Subject detection is a crucial task for camera-based remote healthcare monitoring. Most existing methods in subject detection rely on supervised learning of physical appearance features. However, their performances are highly restricted to the pre-trained appearance model while still suffering from false detection of human-similar objects. In this paper, we propose a novel unsupervised method to detect alive subject in a video using physiological features. Our basic idea originates from the observation that only living skin tissue of a human presents pulse-signals, which can be exploited as the feature to distinguish human skin from non-human surfaces in videos.
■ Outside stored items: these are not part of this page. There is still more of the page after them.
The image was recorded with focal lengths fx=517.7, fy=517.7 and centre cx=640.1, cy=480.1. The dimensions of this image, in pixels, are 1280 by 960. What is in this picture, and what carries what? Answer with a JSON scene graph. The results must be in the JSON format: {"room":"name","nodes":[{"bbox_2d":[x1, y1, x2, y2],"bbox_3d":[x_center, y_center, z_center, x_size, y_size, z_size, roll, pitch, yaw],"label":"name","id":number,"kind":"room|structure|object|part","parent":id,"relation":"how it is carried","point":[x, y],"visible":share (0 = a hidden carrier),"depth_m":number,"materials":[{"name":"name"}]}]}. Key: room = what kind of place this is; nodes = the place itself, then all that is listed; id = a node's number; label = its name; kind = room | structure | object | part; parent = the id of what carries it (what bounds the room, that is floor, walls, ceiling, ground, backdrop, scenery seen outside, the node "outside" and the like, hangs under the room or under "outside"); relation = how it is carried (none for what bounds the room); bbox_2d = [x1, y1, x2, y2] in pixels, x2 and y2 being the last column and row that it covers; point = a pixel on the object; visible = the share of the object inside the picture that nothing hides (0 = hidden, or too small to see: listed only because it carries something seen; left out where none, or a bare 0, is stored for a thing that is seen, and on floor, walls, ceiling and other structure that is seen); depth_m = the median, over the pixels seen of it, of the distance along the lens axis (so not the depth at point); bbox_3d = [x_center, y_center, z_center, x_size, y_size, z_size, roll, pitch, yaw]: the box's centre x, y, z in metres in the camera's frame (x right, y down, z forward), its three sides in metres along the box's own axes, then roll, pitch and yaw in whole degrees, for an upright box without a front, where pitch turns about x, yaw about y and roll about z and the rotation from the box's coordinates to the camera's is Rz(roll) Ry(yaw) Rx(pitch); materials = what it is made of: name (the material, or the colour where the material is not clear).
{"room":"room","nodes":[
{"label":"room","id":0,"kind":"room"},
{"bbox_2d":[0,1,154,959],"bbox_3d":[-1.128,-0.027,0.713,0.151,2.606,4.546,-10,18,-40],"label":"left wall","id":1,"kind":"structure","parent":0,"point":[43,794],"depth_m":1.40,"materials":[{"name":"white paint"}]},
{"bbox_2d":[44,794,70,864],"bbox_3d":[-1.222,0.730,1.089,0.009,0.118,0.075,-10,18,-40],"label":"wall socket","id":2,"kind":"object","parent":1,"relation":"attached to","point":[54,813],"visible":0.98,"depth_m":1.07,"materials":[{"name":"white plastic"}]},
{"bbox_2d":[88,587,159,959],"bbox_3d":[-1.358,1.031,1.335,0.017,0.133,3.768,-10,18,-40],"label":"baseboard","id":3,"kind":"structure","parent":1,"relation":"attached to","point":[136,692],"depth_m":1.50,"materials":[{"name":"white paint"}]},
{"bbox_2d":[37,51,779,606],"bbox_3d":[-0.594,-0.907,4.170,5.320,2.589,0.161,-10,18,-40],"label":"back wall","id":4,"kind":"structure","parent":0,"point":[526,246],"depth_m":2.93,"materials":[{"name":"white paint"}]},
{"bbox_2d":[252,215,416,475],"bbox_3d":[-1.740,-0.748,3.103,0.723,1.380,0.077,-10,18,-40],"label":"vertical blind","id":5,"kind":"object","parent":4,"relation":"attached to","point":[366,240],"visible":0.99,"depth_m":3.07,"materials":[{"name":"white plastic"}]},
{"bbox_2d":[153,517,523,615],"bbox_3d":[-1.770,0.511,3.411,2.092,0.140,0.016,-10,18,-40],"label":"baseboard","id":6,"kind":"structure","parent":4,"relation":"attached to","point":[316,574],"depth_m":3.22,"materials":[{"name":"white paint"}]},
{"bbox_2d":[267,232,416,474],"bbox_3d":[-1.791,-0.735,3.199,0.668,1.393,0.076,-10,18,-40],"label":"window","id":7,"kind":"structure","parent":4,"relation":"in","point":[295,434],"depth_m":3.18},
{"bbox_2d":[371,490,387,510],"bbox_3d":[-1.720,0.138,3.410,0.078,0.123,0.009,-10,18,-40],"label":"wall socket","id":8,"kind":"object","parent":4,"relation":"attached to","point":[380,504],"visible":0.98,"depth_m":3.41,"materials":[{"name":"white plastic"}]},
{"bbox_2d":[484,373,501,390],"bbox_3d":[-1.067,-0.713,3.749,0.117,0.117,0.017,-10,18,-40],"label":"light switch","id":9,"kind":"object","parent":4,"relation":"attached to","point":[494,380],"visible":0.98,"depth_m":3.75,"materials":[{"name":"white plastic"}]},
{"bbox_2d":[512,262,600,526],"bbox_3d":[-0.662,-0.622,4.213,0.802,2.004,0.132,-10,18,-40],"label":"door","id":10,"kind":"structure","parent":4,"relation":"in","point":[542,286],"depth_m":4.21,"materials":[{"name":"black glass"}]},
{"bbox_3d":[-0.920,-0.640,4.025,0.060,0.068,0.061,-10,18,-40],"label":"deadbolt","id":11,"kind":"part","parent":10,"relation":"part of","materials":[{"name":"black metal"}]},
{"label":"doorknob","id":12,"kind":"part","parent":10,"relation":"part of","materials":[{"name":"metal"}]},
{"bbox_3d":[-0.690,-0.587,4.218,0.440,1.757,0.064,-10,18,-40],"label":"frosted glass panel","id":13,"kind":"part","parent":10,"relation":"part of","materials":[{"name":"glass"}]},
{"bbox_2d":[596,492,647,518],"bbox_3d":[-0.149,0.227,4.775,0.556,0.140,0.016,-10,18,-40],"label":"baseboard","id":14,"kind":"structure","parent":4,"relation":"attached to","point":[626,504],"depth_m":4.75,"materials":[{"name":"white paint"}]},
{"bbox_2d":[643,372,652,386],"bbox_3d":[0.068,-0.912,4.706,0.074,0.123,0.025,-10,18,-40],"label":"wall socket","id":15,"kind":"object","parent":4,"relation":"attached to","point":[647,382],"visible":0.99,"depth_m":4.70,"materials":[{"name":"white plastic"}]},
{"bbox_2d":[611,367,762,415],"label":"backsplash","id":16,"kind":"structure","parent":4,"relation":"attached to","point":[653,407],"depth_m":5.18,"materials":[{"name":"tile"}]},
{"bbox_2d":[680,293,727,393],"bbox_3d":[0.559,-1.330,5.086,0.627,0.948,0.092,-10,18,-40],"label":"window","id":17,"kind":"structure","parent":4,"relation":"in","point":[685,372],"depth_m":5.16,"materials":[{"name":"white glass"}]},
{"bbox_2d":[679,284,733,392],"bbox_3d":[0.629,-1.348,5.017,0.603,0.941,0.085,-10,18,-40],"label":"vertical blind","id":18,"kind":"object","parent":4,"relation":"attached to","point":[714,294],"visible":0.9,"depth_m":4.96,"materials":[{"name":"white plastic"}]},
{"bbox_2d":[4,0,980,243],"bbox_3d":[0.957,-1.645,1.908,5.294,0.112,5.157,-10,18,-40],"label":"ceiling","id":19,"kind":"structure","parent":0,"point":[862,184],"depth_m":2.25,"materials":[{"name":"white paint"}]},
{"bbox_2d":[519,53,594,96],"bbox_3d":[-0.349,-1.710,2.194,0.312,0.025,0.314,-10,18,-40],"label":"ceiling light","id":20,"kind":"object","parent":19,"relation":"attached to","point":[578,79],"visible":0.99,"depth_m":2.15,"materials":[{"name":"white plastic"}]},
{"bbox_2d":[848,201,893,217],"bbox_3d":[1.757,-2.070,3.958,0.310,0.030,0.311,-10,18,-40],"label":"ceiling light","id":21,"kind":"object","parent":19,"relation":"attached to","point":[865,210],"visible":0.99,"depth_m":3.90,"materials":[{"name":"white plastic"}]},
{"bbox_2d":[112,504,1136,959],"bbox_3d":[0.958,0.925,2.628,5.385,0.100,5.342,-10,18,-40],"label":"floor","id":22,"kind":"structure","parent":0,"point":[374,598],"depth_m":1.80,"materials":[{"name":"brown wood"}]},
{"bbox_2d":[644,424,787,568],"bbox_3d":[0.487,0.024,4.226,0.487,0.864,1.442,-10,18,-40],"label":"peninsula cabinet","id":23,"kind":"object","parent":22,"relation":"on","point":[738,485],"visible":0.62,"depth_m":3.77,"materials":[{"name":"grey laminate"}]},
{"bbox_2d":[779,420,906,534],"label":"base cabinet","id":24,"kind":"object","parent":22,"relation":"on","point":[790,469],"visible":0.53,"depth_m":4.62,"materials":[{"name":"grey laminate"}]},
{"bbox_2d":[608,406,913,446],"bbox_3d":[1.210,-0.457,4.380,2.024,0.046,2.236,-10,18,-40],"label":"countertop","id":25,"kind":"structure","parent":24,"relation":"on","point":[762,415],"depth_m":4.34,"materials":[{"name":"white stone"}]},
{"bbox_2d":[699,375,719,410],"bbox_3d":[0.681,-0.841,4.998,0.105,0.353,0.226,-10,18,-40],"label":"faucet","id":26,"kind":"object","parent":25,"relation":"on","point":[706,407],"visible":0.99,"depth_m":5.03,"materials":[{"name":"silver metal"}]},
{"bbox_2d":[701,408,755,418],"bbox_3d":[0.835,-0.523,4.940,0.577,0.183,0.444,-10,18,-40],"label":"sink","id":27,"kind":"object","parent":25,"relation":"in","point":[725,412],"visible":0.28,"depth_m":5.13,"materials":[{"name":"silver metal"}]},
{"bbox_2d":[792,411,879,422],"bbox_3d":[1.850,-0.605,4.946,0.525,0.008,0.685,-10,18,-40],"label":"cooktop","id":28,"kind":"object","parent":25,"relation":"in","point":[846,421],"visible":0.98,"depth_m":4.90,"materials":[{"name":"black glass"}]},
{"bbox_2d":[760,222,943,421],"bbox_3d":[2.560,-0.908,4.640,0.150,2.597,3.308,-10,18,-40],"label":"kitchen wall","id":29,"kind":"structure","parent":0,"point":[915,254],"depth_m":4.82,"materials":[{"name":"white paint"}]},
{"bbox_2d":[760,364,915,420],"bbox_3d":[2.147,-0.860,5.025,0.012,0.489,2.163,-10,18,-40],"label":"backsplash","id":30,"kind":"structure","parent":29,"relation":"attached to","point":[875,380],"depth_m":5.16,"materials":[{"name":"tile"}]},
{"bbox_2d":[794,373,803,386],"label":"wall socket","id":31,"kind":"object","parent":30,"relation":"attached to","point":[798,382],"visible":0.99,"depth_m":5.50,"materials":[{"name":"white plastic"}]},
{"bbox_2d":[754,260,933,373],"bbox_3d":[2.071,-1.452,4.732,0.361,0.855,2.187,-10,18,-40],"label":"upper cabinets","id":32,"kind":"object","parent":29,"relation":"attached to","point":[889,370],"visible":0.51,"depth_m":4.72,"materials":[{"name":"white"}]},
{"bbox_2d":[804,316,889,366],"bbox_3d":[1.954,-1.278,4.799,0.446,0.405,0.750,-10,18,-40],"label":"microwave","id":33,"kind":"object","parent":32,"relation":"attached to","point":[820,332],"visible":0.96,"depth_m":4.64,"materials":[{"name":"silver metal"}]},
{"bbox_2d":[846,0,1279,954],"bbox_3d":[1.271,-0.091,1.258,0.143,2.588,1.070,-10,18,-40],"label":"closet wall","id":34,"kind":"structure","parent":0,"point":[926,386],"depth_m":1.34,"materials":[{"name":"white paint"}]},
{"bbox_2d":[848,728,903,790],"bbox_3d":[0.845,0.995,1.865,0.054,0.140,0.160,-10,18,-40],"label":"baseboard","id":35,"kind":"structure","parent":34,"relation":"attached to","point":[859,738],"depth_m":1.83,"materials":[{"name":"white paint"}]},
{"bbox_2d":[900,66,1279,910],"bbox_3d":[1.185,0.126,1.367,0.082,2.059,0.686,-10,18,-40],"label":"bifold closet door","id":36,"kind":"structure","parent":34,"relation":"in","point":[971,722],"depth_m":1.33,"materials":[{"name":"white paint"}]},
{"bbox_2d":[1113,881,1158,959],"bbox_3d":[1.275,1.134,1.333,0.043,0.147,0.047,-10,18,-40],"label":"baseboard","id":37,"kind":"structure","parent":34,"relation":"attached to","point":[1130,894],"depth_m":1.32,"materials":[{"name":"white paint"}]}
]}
The proposed VPS method, named Voxel-Pulse-Spectral, consists of three steps: it (1) creates hierarchical voxels across the video for temporally parallel pulse extraction; (2) builds a similarity matrix for hierarchical pulse-signals based on their intrinsic properties; and (3) utilizes incremental sparse matrix decomposition with hierarchical fusion to robustly identify and combine the voxels that correspond to single/multiple subjects. Numerous experiments demonstrate the superior performance of VPS over a state-of-the-art method. On average, VPS improves 82.2% on the precision of skin-region detection; 595.5% on the Pearson correlation and 542.2% on Bland-Altman agreement of instant pulse-rate. ANOVA shows that in all-round evaluations, the improvements of VPS are significant. The proposed method is the first method that uses pulse to robustly detect alive subjects in realistic scenarios, which can be favorably applied for healthcare monitoring.